Introduced in 1968, the 750cc, 125mph three-cylinder Rocket III was crucial to BSA, whose future hinged on the bike’s success. Those were dark days for BSA, caught in a tsunami of new bikes from Japan that were flooding the market and eroding BSA’s once dominant position. The Rocket III was critically acclaimed by the motorcycling press, which labeled it the world’s first Superbike. But then in 1969 Honda released its revolutionary CB750 Four, and a new Superbike era was born.

Although faster and better handling than the CB750, the Rocket III failed to impress the buying public. Had it been introduced a few years earlier when it was first developed, it might have saved the company. Unfortunately for BSA, the new bikes from Japan continued to steamroll the market, and many of the new BSAs sat unsold in dealer showrooms. The last Rocket IIIs rolled out of the BSA’s Small Heath factory in 1972, when the company closed for good.

Thirty-eight years new

McBride Cycle, a BSA dealer since the late 1940s and a Toronto icon since 1909, finally sold two of the Rocket IIIs in the late 1970s, but it held on to this bike, part of the McBride family’s personal collection, until last September, when the shop closed down after 97 years in business. Classic bike dealer Michael Kiernan (www.michaelsmotorcycles.com) bought the BSA along with 42 other machines after McBride shut down.
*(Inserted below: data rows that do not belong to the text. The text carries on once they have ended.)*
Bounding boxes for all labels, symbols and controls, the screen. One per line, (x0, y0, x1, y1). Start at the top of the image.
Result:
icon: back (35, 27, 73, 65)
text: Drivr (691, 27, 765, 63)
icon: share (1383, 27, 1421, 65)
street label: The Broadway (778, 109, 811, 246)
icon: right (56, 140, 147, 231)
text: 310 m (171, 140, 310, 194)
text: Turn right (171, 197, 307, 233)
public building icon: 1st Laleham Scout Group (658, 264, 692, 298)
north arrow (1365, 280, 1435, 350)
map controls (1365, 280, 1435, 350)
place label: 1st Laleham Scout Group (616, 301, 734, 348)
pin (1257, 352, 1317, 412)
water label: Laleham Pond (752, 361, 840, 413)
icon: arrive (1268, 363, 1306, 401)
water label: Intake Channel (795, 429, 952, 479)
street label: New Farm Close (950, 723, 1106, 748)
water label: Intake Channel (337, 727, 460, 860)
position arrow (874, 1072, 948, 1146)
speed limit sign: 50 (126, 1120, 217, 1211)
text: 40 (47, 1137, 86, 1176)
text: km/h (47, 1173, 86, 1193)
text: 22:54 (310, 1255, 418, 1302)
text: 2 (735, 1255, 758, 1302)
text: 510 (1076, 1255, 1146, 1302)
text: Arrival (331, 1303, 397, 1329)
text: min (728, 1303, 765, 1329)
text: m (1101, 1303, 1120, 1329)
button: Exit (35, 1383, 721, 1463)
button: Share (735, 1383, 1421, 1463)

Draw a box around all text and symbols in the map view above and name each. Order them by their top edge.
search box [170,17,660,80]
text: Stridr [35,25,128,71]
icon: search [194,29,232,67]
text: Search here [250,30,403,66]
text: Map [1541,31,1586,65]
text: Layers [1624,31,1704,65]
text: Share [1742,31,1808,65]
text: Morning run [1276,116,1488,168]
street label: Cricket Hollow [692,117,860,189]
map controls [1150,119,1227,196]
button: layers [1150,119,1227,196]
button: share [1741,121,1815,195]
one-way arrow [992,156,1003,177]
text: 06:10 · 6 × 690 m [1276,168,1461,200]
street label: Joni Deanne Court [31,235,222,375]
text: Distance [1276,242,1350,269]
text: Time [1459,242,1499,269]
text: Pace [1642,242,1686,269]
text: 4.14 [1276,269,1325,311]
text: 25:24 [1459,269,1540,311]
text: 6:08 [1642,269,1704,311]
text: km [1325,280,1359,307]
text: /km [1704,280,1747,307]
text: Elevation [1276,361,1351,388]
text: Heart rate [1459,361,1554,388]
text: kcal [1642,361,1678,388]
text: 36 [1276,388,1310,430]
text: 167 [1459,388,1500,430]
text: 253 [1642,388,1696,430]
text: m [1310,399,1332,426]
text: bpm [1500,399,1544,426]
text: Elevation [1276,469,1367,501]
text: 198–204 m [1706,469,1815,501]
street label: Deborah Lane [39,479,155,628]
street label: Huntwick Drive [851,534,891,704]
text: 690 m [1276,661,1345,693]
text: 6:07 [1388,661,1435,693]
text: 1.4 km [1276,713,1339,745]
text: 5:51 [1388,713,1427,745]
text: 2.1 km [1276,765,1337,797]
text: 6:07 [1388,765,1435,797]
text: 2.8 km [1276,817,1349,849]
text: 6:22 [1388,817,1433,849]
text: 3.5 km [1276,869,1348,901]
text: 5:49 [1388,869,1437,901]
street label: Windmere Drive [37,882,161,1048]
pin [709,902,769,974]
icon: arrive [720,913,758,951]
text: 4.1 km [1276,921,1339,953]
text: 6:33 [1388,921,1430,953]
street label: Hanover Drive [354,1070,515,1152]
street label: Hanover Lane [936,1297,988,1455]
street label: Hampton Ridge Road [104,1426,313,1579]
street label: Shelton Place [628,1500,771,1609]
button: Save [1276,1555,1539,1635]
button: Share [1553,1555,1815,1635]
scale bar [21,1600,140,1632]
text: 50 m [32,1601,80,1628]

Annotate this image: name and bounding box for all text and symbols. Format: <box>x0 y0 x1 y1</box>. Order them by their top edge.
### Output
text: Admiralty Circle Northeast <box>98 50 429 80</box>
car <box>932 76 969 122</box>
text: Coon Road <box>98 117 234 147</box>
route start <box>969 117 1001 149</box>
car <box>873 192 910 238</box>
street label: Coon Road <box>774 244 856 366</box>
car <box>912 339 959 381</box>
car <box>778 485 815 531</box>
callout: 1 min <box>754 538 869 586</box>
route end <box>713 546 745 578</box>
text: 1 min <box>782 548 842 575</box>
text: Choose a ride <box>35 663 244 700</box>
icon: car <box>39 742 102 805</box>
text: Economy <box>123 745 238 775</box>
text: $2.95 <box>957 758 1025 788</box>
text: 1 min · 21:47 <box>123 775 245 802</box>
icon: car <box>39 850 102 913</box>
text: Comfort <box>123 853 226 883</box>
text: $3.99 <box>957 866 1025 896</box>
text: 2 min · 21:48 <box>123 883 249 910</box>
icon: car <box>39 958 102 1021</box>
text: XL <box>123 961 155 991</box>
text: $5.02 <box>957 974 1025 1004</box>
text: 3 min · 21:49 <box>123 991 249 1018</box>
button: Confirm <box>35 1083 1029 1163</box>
Showing 8/10 of a mile on the odometer, the Rocket III is original and unridden, and is the closest to a new Rocket III you’ll ever get: It’s never had gas in the tank, acid in the battery or oil in the reservoir. It was uncrated when the other two were sold and put on display, complete with its original shipping crate and all its original paperwork.

“This bike’s not so incredible that it’s nicer than a restored bike. It’s just all those little things together,” Kiernan says of the BSA. “I had a restored one, and some people would say it was better, because this one has a little orange peel in the paint and stuff like that. But this one’s real. This is what they were really like.”